Naver Fights Back with AI-Powered Search as Google Gains Ground

SEOUL, June 12 - South Korea's search leader Naver is doubling down on artificial intelligence to defend its home turf as Google and Microsoft chip away at its once-dominant market position.
At a press briefing Thursday, Naver unveiled plans for an "AI Tab" launching in 2026 that will let users complete complex tasks through conversation rather than traditional keyword searches. Think booking a Jeju Island trip for a family with a 5-year-old - all handled by AI agents that recommend places, map routes, and make reservations in one flow.
The push builds on Naver's AI Briefing service, launched in March, which now handles searches with AI-generated summaries across news, shopping, and local information. The results are encouraging: exposure has tripled, "more" button clicks hit 50%, and related question clicks jumped 3.4 times.
Naver plans to expand AI Briefing to 20% of all searches by year-end, up from current levels, while adding specialized content for finance and healthcare.
The AI offensive comes as Naver faces its toughest competition in years. Its search share dropped to 58.85% as of June 11, while Google climbed to 33.02% - a significant narrowing from previous gaps.
Microsoft's Bing, powered by ChatGPT integration, has doubled its Korean market share to 3%, with mobile app usage jumping sevenfold. The "search war" has intensified as younger Koreans increasingly turn to YouTube and social platforms for information.
"Google and Microsoft are competing fiercely for Korean and global search markets. We take this seriously," a Naver spokesperson said.

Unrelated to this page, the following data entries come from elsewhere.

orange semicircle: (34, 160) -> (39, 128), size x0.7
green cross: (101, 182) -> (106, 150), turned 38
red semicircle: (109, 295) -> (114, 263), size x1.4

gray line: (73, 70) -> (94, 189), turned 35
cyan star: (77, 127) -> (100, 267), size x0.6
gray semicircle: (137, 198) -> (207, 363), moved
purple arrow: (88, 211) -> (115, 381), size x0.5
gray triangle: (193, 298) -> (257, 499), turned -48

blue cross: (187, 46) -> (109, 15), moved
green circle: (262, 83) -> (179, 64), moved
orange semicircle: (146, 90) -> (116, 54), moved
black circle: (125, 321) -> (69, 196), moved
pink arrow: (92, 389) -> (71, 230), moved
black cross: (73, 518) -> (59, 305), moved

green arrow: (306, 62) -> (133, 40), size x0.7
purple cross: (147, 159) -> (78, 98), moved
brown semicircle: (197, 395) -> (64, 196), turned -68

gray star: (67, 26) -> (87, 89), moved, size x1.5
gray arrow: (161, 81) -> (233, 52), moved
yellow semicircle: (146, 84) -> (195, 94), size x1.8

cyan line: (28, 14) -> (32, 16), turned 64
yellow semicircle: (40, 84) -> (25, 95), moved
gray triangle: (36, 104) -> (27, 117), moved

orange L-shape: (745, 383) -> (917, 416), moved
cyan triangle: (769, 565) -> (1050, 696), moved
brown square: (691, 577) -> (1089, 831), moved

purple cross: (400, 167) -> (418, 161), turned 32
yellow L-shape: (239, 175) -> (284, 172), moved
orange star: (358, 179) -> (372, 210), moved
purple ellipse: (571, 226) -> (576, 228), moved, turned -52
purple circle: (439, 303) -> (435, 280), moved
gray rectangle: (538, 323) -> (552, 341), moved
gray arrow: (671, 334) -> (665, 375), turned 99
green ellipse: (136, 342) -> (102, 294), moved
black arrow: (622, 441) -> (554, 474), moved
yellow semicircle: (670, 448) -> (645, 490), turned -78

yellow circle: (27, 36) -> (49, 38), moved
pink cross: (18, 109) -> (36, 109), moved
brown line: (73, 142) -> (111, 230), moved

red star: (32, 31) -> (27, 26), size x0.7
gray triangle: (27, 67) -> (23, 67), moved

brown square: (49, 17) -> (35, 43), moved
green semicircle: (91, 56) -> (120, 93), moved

Naver's secret weapon is HyperCLOVA X, its large language model trained on vastly more Korean data than competitors - 6,500 times more than GPT-4. The company claims a 75% winning rate against GPT-3.5 and 72% reduction in Korean-language AI errors.
"As one of the few global search companies with full control over both infrastructure and content, Naver is uniquely positioned to redefine AI search for Korean users," said Kim Sang-bum, head of AI search.
Recognizing that content creators power its platform, Naver announced an "AI Highlights Project" to badge AI-cited content and drive traffic back to original sources. The initiative aims to ensure creators benefit from AI-generated summaries rather than lose audience.
The company has invested 1 trillion won ($756 million) in AI over five years, consistently allocating 22% of operating profits to R&D.
While some predicted AI chatbots would kill traditional search, Naver executives dismiss such claims. They point to Google's continued global dominance with 92.7 billion monthly visits compared to ChatGPT's 4.5 billion.
Instead, Naver sees AI as enhancing search rather than replacing it - particularly in Korea where local context, language nuances, and cultural understanding remain crucial competitive advantages.
The AI Tab's 2026 launch will test whether Naver's localized AI approach can maintain its Korean search leadership against increasingly sophisticated global rivals.